SingSong: Generating musical accompaniments from singing

Abstract: We present SingSong, a system that generates instrumental music to accompany input vocals, potentially offering musicians and non-musicians alike an intuitive new way to create music featuring their own voice. To accomplish this, we build on recent developments in musical source separation and audio generation. Specifically, we apply a state-of-the-art source separation algorithm to a large corpus of music audio to produce aligned pairs of vocals and instrumental sources. Then, we adapt AudioLM (Borsos et al., 2022) -- a state-of-the-art approach for unconditional audio generation -- to be suitable for conditional "audio-to-audio" generation tasks, and train it on the source-separated (vocal, instrumental) pairs. In a pairwise comparison with the same vocal inputs, listeners expressed a significant preference for instrumentals generated by SingSong compared to those from a strong retrieval baseline. Sound examples at https://g.co/magenta/singsong

• The paper introduces SingSong, a system that generates instrumental accompaniments from vocal inputs using a modified AudioLM model.
• It employs musical source separation on paired vocal-instrumental data to achieve significant improvements in Frechet Audio Distance scores.
• User studies highlight the system's musical compatibility, paving the way for further enhancements in harmonic generation and real-world applicability.

SingSong: Generating Musical Accompaniments from Singing

The paper "SingSong" introduces a novel system designed to generate instrumental accompaniments for vocal inputs using advancements in musical source separation and generative audio modeling. This work leverages a modified version of AudioLM to create expressive, coherent instrumental tracks that accompany user-provided singing. The following essay provides an in-depth analysis of the methodologies and outcomes of the SingSong system.

System Overview

SingSong generates instrumental accompaniments by combining musical source separation with generative audio models. Initially, a source separation algorithm is applied to a large dataset to extract aligned vocal-instrumental pairs. The system then trains an adapted version of AudioLM to handle the conditional generation of instrumentals based upon these vocal inputs.

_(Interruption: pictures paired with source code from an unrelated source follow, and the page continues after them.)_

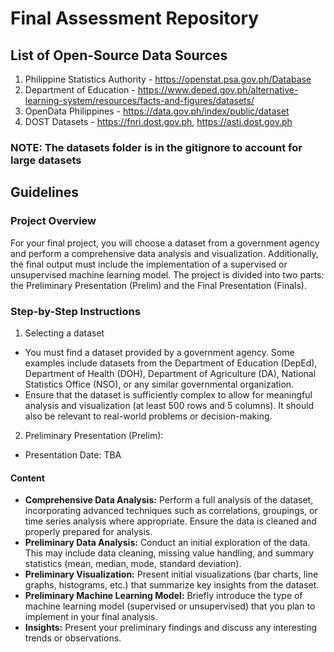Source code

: # Final Assessment Repository

## List of Open-Source Data Sources

1. Philippine Statistics Authority - <https://openstat.psa.gov.ph/Database>
2. Department of Education - <https://www.deped.gov.ph/alternative-learning-system/resources/facts-and-figures/datasets/>
3. OpenData Philippines - <https://data.gov.ph/index/public/dataset>
4. DOST Datasets - <https://fnri.dost.gov.ph>, <https://asti.dost.gov.ph>

### NOTE: The datasets folder is in the gitignore to account for large datasets

## Guidelines

### Project Overview

For your final project, you will choose a dataset from a government agency and perform a comprehensive data analysis and visualization. Additionally, the final output must include the implementation of a supervised or unsupervised machine learning model. The project is divided into two parts: the Preliminary Presentation (Prelim) and the Final Presentation (Finals).

### Step-by-Step Instructions

1. Selecting a dataset

- You must find a dataset provided by a government agency. Some examples include datasets from the Department of Education (DepEd), Department of Health (DOH), Department of Agriculture (DA), National Statistics Office (NSO), or any similar governmental organization.
- Ensure that the dataset is sufficiently complex to allow for meaningful analysis and visualization (at least 500 rows and 5 columns). It should also be relevant to real-world problems or decision-making.

2. Preliminary Presentation (Prelim):

- Presentation Date: TBA

#### Content

- **Comprehensive Data Analysis:** Perform a full analysis of the dataset, incorporating advanced techniques such as correlations, groupings, or time series analysis where appropriate. Ensure the data is cleaned and properly prepared for analysis.
- **Preliminary Data Analysis:** Conduct an initial exploration of the data. This may include data cleaning, missing value handling, and summary statistics (mean, median, mode, standard deviation).
- **Preliminary Visualization:** Present initial visualizations (bar charts, line graphs, histograms, etc.) that summarize key insights from the dataset.
- **Preliminary Machine Learning Model:** Briefly introduce the type of machine learning model (supervised or unsupervised) that you plan to implement in your final analysis.
- **Insights:** Present your preliminary findings and discuss any interesting trends or observations.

Figure 1: SingSong generates instrumental music to accompany input vocals, thereby allowing users to create music featuring their own voice. At inference time, the system outputs an instrumental to accompany given vocals.

Methodology

Data Processing and Model Training

The training process starts by applying source separation to approximately one million tracks to produce the necessary data pairs. AudioLM is adapted for the task by converting the unconditional model into a conditional "audio-to-audio" generative model, utilizing vocal inputs as conditions for generating instrumental outputs.

Figure 2: We adapt AudioLM for training on source-separated vocals and generate instrumentals with a sequence-to-sequence approach.

Audio Featurization

A critical challenge in this task is ensuring the system can generalize from training data (source-separated vocals) to real-world inputs (isolated vocals). The study explores different featurization techniques, finding that adding noise and modifying AudioLM features significantly improves the system's generalization capabilities:

Figure 3: Experimenting with featurizations to enhance generalization from source-separated to isolated vocals results in strong performance on both input types.

Experiments and Evaluation

Quantitative and Qualitative Results

SingSong's performance was evaluated using the Frechet Audio Distance (FAD), demonstrating significant improvements over baseline systems. Additionally, a listening study was conducted, showing user preference for SingSong's outputs.

Figure 4: Listening study results indicate a preference for SingSong over retrieval baselines, with the majority favoring its outputs for musical compatibility.

Future Directions and Considerations

SingSong has shown potential in generating useful and appealing accompaniments, yet there are opportunities for further refinement. Future work could focus on enhancing harmonic generation, improving audio fidelity by adjusting sampling rates, and broadening the system's applicability to other sources beyond vocals.

Toward Real-World Applications

Experiments with the Vocadito dataset revealed that while results are promising, further adaptations to handle user-recorded inputs are necessary. Integrating pitch correction or a click-track could enhance real-world performance.

Ethical Implications

The system raises ethical considerations related to cultural influence and musical authorship, highlighting the need for balance between creative freedom and impact on existing musical cultures.

Conclusion

SingSong represents a significant step towards simplifying music creation through the use of AI, providing an intuitive interface for generating instrumental accompaniments from singing. Its development showcases the potential of integrating source separation and generative models, setting the stage for future explorations in music AI applications.